Did you know that now, more than ever, we are taking less holidays? The prevalence of the ‘all work and no play’ mentality is making us burnt out and in great need of rejuvenation. No wonder travellers are intentionally seeking to include wellness activities into their holiday and business travel.

As stated in a 2014 report by Spafinder, the travel and tourism economy is worth a huge $6.6 trillion, whilst the wellness industry is worth $2 trillion. The extremely profitable intersection of these two industries, Wellness Tourism, is already a $439 billion market and it’s growing fast. Hotels and airports are quickly jumping on this trend by offering wellness initiatives, including yoga programs, that meet the needs of these consumers, beyond the typical spa and gym offered everywhere.

Business travel, in particular, has typically been considered a challenge when it comes to maintaining a healthy lifestyle, yet now, wellness has become less of a luxury and more of a key part of modern day travel. Businessmen and women are turning to yoga as an essential way of managing the effects of their busy travel schedules. Not only does it ward off the aches and pains caused by long hours sat on a plane, but it helps them to deal with the homesickness and melancholy cause by being apart from their family, plus it keeps them centred, enabling them to focus better.

Airport Yoga

More and more airports, all over the world, are recognising the needs of their travellers to blow off some steam whilst they wait for their flight, so they are expanding their offerings from the usual shopping and dining experience to what travellers really need: more rest, relaxation and exercise.

London’s Gatwick Airport recently launched their ‘Floga Lounge;’ a yoga room inspired by San Francisco International Airport’s yoga program. This room is free to use and is the first of it’s kind in a UK airport. It features a 20 minute video by celebrity yoga teacher, Shona Virtue, which is played on loop, meaning that you can drop in at any time.

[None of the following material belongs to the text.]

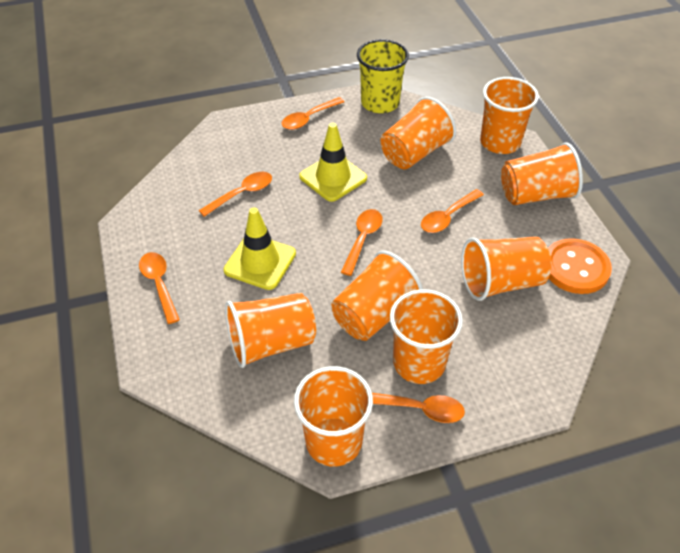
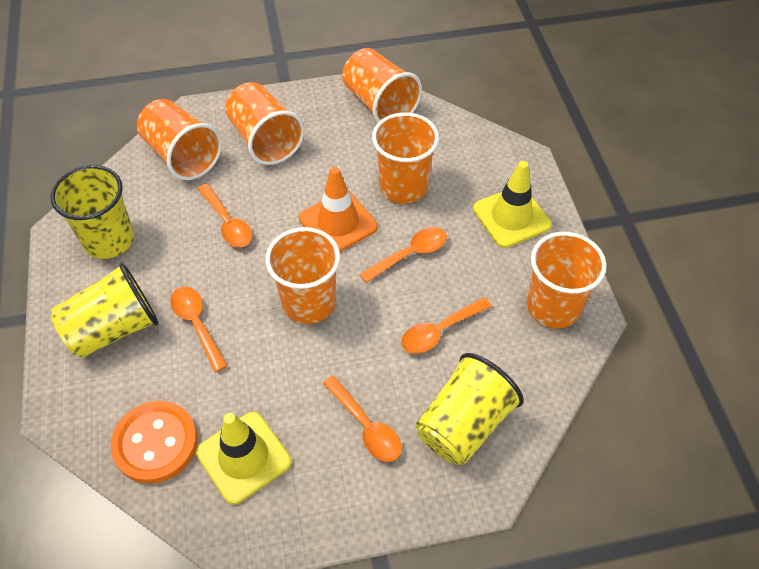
orange cup: [225,293,316,368] [294,366,373,467] [331,250,423,341] [380,97,456,169] [390,289,463,384] [461,236,552,301] [480,77,539,154] [501,143,583,205] = 8 -> [137,99,222,180] [225,82,305,165] [265,227,340,324] [342,48,422,123] [372,112,439,203] [527,232,607,329] = 6
orange spoon: [139,252,180,324] [199,172,272,217] [282,97,344,130] [341,209,383,276] [372,393,465,423] [421,189,484,233] = 6 -> [170,287,227,372] [198,184,252,247] [323,375,402,462] [360,227,447,283] [401,297,492,354] = 5
orange traffic cone: none = 0 -> [299,167,378,252] = 1
yellow cup: [357,39,409,113] = 1 -> [50,263,159,358] [51,165,134,259] [416,353,524,465] = 3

The video is short and aimed at beginners, so that anyone in need of a stretch and de-stress can join in. The routine targets the digestive and circulatory systems, both of which are negatively affected by long-haul flights, so that travellers can feel much better when they get off the plane. Not only that, but the mindful, breath-focused aspect of yoga calms the mind – perfect for anxious travellers.

But the yoga offerings don’t simply remain on the ground; Qatar Airways have introduced an in-flight yoga program in partnership with wellness advocate, Deepak Chopra, called ‘Fly Healthy, Fly Fit.’ The booklets can be found in every seat back pocket on long haul flights and was developed to keep travellers feeling well throughout the flight. Trend reports suggest that this will be the first of many airlines offering this kind of service – maybe even a full-blown wellness airline?

Hotel Yoga

With wellness tourists spending approximately 130% more than other tourists, hotels are keen to take advantage of travellers seeking out a healthy holiday.

In fact, many hotels are making wellness initiatives a core part of their marketing strategy, by partnering up with well-known yoga teachers and fitness instructors to develop programs and services that target this demographic. Tara Stiles, an American yoga teacher, is famously in partnership with W Hotel, where she has developed an exclusive in-room yoga workout video and holds regular luxury yoga retreats in W hotels all over the world.

They are not the only ones to do so; several hotels have started hosting yoga retreats, amongst other fitness activities, to expand their service offerings. Additionally, they have become extra creative with the kinds of classes they hold: Aqua Yoga with Dolphins, anyone?

rahese wellness programs are effective, because they appeal to those who wish to make the most of their holiday by developing their mind and body. These might be people who wish to continue the wellness routines they have at home whilst they are on holiday, or they might be people who are normally too busy to allow themselves the luxury of self-care on this kind of level. Either way, by the end of their stay, they are refreshed, stress-free and ready to face the world.

Now, what does this mean for yogis?

For a start, your holiday wishlist has probably grown!

But in all seriousness: whilst the idea of large corporations monetizing something beautiful like yoga can feel a little sketchy, particularly on this kind of scale, I truly believe that yoga for the masses is a good thing.

If you regularly practice yoga, you will have experienced the life-changing effects it can have on your body and mind. By making yoga programs widely available to travellers, whether in airports or hotels, it gives busy minds the opportunity to quieten and weary bodies the time to rest. Anything that encourages us to look after ourselves and live in a more balanced, mindful manner is great news to me.